Tidak ada orang yang ingin berpisah. Faktanya, setiap ada pertemuan pasti ada perpisahan, demikian kata-kata bijak yang familiar di telinga.
Kita mendengar wejang perpisahan yang disampaikan Paulus kepada para penatua di Efesus. Di hadapan mereka, ia menceritakan tentang pelayanannya yang penuh dengan penderitaan, pengorbanan, dan air mata.
“Aku tidak menghiraukan nyawaku sedikit pun, asal saja aku dapat mencapai garis akhir dan menyelesaikan pelayanan yang ditugaskan oleh Tuhan Yesus kepadaku untuk memberi kesaksian tentang Injil kasih karunia Allah.”
Dengan begitu, Paulus ingin mendorong mereka agar tidak gentar menghadapi masalah-masalah dihadapi di waktu mendatang. Baginya, yang terpenting adalah menjalani hidup dengan penuh dedikasi pada panggilan dan misi, kurang dan lebihnya akan diatur oleh Tuhan sendiri.

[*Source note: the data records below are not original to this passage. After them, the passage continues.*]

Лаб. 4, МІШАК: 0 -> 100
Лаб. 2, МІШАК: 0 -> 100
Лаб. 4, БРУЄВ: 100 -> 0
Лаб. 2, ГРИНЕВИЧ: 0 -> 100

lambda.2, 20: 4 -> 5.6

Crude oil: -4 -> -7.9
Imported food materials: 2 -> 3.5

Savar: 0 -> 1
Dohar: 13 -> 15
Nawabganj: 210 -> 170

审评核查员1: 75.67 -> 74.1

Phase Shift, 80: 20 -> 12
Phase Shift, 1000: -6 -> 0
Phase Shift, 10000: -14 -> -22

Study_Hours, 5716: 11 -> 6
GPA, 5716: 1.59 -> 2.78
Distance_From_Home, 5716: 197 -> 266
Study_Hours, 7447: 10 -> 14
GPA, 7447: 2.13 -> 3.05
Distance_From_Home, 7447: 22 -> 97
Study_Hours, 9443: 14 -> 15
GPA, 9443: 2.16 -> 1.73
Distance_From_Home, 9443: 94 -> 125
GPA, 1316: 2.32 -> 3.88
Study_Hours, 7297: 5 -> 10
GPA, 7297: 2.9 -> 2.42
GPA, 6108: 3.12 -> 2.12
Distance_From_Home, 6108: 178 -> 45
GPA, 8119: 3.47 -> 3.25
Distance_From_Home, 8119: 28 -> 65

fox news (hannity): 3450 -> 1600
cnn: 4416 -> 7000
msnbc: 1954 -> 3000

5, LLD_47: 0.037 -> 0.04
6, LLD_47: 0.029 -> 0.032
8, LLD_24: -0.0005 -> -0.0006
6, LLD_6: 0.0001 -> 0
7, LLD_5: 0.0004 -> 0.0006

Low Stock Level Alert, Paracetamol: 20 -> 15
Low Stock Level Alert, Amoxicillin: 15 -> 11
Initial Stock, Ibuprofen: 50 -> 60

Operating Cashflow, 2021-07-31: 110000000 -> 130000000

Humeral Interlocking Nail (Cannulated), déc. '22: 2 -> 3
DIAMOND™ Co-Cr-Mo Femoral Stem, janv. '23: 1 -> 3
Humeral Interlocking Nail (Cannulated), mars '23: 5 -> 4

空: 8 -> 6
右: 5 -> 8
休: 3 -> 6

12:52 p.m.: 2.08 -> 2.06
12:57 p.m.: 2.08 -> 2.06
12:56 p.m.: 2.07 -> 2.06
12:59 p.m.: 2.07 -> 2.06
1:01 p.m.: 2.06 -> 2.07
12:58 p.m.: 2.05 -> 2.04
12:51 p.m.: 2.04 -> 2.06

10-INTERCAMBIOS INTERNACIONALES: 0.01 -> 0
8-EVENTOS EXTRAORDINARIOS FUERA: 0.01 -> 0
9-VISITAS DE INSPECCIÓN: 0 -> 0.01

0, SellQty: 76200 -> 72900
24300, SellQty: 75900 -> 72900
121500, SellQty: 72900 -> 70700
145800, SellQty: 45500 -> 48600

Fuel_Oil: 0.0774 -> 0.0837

Yesus melalui doa-Nya, menunjukkan perhatian yang mendalam terhadap murid-murid-Nya, yakni mereka yang telah berjalan bersama-Nya, belajar dari-Nya, dan berbagi dalam misi-Nya. Isi doa-Nya menunjukkan kasih-Nya yang sempurna terhadap mereka. Ia menginginkan mereka dikuduskan dalam kebenaran-Nya, supaya mereka jadi satu sama seperti kesatuan sempurna antara Dia dan Bapa. Doa dari Tuhan Yesus ini mengingat kita akan pentingnya persatuan dalam menjalankan misi dan panggilan kita sebagai umat-Nya.
“Tuhan Yesus yang penuh kasih, satukanlah kami dalam kesatuan yang sempurna agar kami dapat menjalankan misi-Mu dengan satu hati dan satu tujuan. Amin.”